How Much Pension Will You Get from Your NPS When You Retire?
Learn how the National Pension System (NPS) works, how to calculate your pension, and what happens to your money after your death.
Post last updated: January 2, 2025
How Much Pension Will You Get from Your NPS When You Retire?
The National Pension System (NPS) is a simple way to save money for your retirement and receive a steady monthly income when you stop working. If you’ve been wondering, “How much pension will I get when I retire?”, this guide will explain how it works in easy terms and answer common questions like what happens to your money after your death.
What Happens to Your Money in NPS?
When you invest in NPS, your money grows over time because it is invested in stocks and bonds. This money, called your corpus, is what you’ll use to get your pension.
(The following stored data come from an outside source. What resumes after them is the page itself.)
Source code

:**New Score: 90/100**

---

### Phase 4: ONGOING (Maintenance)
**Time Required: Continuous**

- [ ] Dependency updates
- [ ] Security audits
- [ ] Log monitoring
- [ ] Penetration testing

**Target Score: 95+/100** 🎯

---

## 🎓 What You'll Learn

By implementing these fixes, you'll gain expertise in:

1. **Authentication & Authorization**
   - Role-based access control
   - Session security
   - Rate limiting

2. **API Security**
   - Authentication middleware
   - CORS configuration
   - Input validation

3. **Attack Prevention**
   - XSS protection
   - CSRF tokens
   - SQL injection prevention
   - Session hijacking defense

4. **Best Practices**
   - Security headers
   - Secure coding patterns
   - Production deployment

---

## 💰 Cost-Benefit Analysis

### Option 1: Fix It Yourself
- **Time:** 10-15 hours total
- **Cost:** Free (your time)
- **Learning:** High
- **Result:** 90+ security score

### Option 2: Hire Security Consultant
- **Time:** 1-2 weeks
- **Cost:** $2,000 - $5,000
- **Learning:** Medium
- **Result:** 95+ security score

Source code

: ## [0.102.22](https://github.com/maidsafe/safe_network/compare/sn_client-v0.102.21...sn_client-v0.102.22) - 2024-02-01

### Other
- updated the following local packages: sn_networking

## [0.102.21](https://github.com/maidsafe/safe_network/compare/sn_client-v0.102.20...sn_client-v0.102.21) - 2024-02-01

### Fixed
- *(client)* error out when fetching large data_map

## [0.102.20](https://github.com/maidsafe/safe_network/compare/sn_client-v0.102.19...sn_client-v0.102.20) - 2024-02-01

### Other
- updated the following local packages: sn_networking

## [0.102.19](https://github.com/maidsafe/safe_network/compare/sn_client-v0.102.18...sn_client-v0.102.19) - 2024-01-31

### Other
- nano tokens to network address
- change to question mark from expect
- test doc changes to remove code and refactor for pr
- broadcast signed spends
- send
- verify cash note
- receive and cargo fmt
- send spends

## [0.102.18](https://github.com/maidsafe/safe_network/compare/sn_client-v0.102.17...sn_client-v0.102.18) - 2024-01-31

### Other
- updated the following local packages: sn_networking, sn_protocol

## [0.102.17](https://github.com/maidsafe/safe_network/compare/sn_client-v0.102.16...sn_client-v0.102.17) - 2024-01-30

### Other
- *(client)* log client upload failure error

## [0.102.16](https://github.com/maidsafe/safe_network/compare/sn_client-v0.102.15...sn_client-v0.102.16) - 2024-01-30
When you retire at 60, here’s how the money is used:
- 60% of the total amount can be taken as a tax-free lump sum.
- At least 40% must be used to buy an annuity, which gives you a monthly pension for life.
How to Calculate Your Pension
Here’s a simple example:
Imagine This:
- You are 30 years old.
- You save ₹5,000 every month in NPS.
- Your money grows at 10% every year.
- You retire at 60 years old.
Step-by-Step:
- Total Savings at Retirement: ₹1.14 crore.
- 40% for Annuity: ₹45.6 lakh (used to generate your pension).
- Monthly Pension: If the annuity rate is 6%, you’ll get around ₹22,833 per month.
- Lump Sum Withdrawal: ₹68.4 lakh (the remaining 60%, tax-free).
Find the below NPS pension calculator to calculate your pension:
National Pension Scheme (NPS) Calculator
FAQ: What Happens to Your NPS Money After Your Death?
1. If You Die Before Retirement
- Your entire corpus will be paid to your nominee.
- Your nominee can withdraw the money as a lump sum or use it to buy an annuity for their pension.
2. If You Die After Starting Your Pension
The fate of your pension depends on the annuity plan you choose:
- Single Life Annuity: The pension stops after your death, and no money is returned to your nominee.
- Joint Life Annuity: Your spouse will continue to receive the pension after your death.
- Annuity with Return of Purchase Price: Your nominee gets back the amount used to purchase the annuity after your death.
Other FAQs
Can I Change My Nominee?
Yes, you can update your nominee details anytime through your NPS account.
What Happens If I Stop Investing in NPS?
If you stop contributing, your account becomes inactive. You can reactivate it by paying a small penalty and pending contributions.
Can I Withdraw All My Money Instead of Buying an Annuity?
No, you must use at least 40% of your corpus to buy an annuity. The rest can be withdrawn as a lump sum.
Can I Start NPS If I’m Over 40?
Yes, you can start NPS anytime between the ages of 18 and 70. However, the earlier you start, the more your money grows.
Is NPS a Good Option for Retirement?
Yes, NPS is an excellent choice for disciplined retirement savings, especially if you start early and invest regularly.